Yup, just the one the one tucked in there. i have it raised, albeit currently higher on the right than the left, but looking at it with the new tire mounted, not sure i needs to be as high as i have it.
 
draining the radiator is super simple. pivot the coolant expansion tank out of the way (like you do for oil change procedure by the oil filter) and then (looking at the headlights head on) on the left lower side there's a bolt for drainage. its a little guy, but that's basically it. Its when you need to bleed the clutch where you have to drain the coolant, remove a whole bunch of trim, remove (at least) the bottom connection of the radiator... just to access the compartment the bleed nipple for the clutch is in lol
Thanks, jlagrave! For all the information on renewing the antifreeze. What type of Antifreeze do you recommend? I have Engine Ice on hand do you recomend this?
 
Thanks, jlagrave! For all the information on renewing the antifreeze. What type of Antifreeze do you recommend? I have Engine Ice on hand do you recomend this?

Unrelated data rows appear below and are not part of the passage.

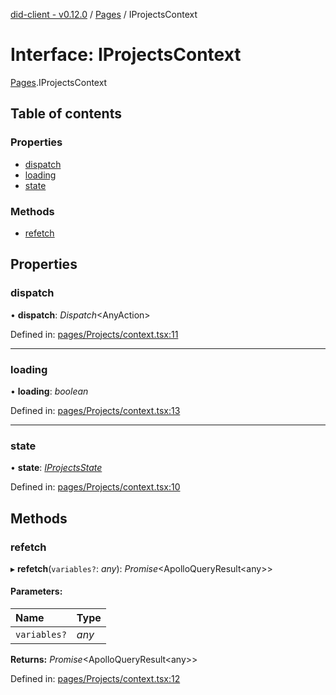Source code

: [did-client - v0.12.0](../README.md) / [Pages](../modules/pages.md) / IProjectsContext

# Interface: IProjectsContext

[Pages](../modules/pages.md).IProjectsContext

## Table of contents

### Properties

- [dispatch](pages.iprojectscontext.md#dispatch)
- [loading](pages.iprojectscontext.md#loading)
- [state](pages.iprojectscontext.md#state)

### Methods

- [refetch](pages.iprojectscontext.md#refetch)

## Properties

### dispatch

• **dispatch**: *Dispatch*<AnyAction\>

Defined in: [pages/Projects/context.tsx:11](https://github.com/Puzzlepart/did/blob/dev/client/pages/Projects/context.tsx#L11)

___

### loading

• **loading**: *boolean*

Defined in: [pages/Projects/context.tsx:13](https://github.com/Puzzlepart/did/blob/dev/client/pages/Projects/context.tsx#L13)

___

### state

• **state**: [*IProjectsState*](pages.iprojectsstate.md)

Defined in: [pages/Projects/context.tsx:10](https://github.com/Puzzlepart/did/blob/dev/client/pages/Projects/context.tsx#L10)

## Methods

### refetch

▸ **refetch**(`variables?`: *any*): *Promise*<ApolloQueryResult<any\>\>

#### Parameters:

Name | Type |
:------ | :------ |
`variables?` | *any* |

**Returns:** *Promise*<ApolloQueryResult<any\>\>

Defined in: [pages/Projects/context.tsx:12](https://github.com/Puzzlepart/did/blob/dev/client/pages/Projects/context.tsx#L12)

I am not a tech and wouldn’t feel comfortable recommending anything as the coolant conversation has plenty of people divided lol HOAT coolant is the way to go according to manual. I personally used Zerex GO5
 
will very likely do max 1A or so
You're definitely right. They came today and the gauge is way too thin. Amazon return here they come. I have some other ideas I'll post IF it's even needed to balance the TBs. @jlagrave replaced the air filter without removing the tank, so it seems you can probably do the throttle bodies without all the hassle the manual lays out for us. I plan to get to this in the next couple of weeks, I hope. Riding this weekend and then replacing the rear tire (again, again.....). I'll recheck the lube on the drive shaft, change dif fluid, replace front brakes..... Balancing the TBs is past due, but I keep putting it off for other maintenance.
 
will very likely do max 1A or so
71M1DRxzNfL._AC_SL1200_.jpg
You're definitely right. They came today and the gauge is way too thin. Amazon return here they come. I have some other ideas I'll post IF it's even needed to balance the TBs. Since @jlagrave was able to replace the air filter without removing the tank none of this stuff may be necessary anyway.

I hope to get to Balancing the TBs in the next couple of weeks and will post an update. Riding this weekend and I keep putting it off for other more pressing maintenance [time to change the rear tire (again, again....), check the drive shaft lube, change dif fluid, replace front brakes.... The list never ends].